─── Extracted material

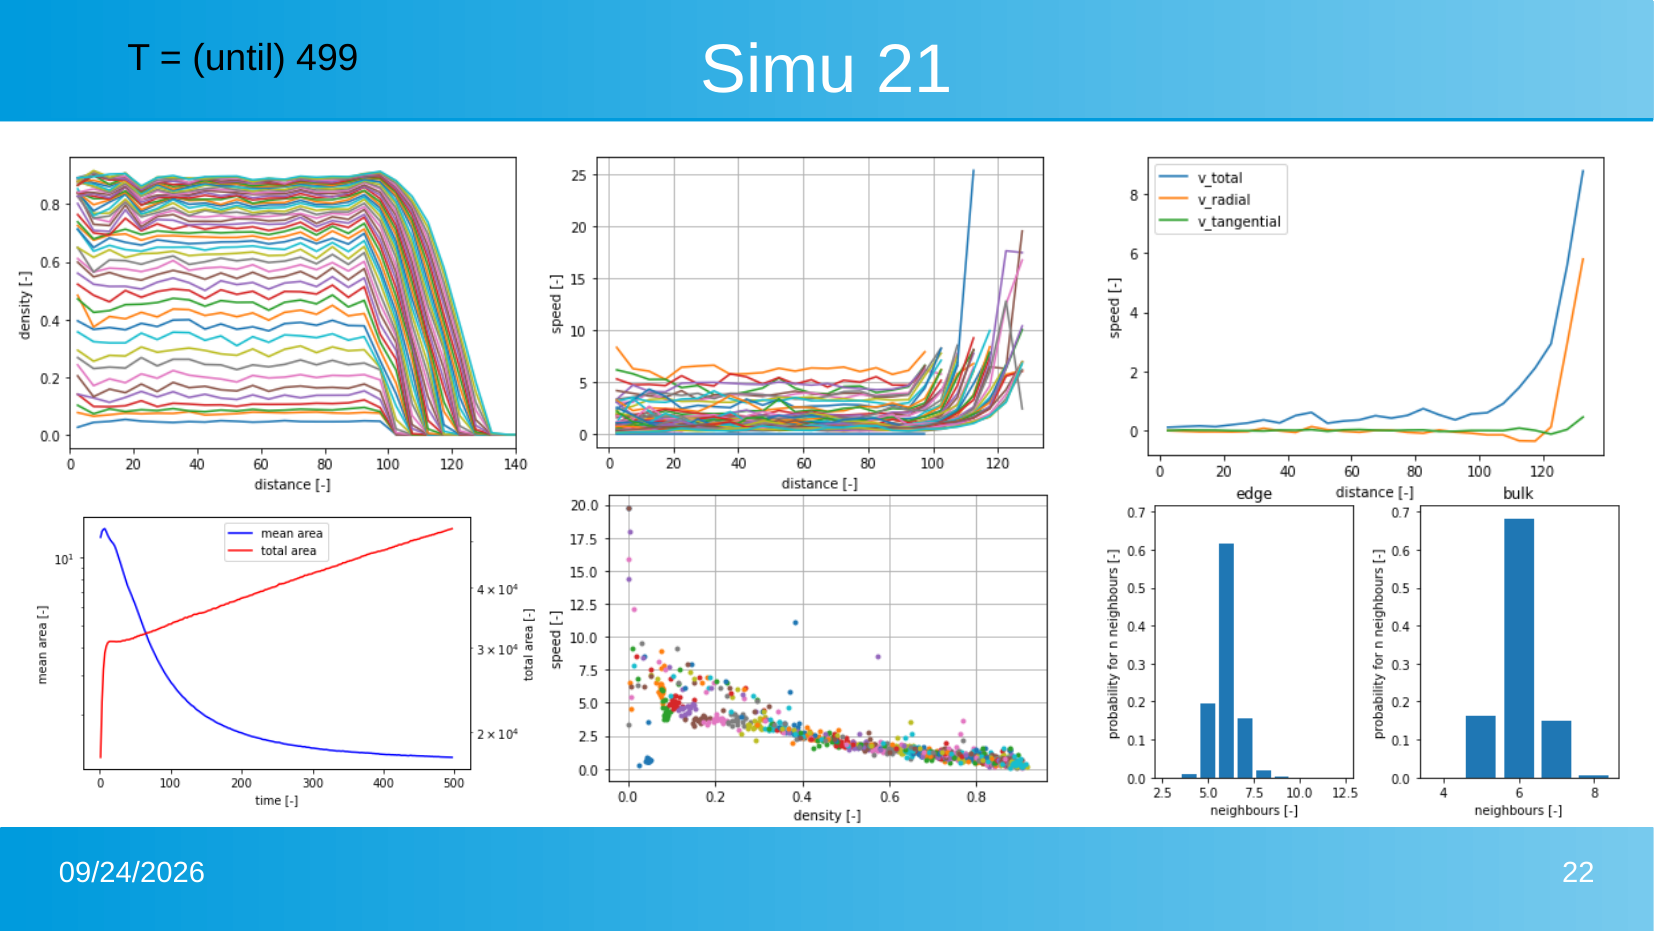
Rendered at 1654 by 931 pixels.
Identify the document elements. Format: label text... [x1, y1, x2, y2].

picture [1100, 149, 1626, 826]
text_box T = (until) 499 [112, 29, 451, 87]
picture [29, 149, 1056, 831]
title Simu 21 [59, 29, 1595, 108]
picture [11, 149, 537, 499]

──────

Stated goal: Write the listing above as a numbered list, one line per item, with blank lines left out and the image itself omitted.

Answer for this exercise:
1. Rendered at 1654 by 931 pixels.
2. Identify the document elements. Format: label text... [x1, y1, x2, y2].
3. picture [1100, 149, 1626, 826]
4. text_box T = (until) 499 [112, 29, 451, 87]
5. picture [29, 149, 1056, 831]
6. title Simu 21 [59, 29, 1595, 108]
7. picture [11, 149, 537, 499]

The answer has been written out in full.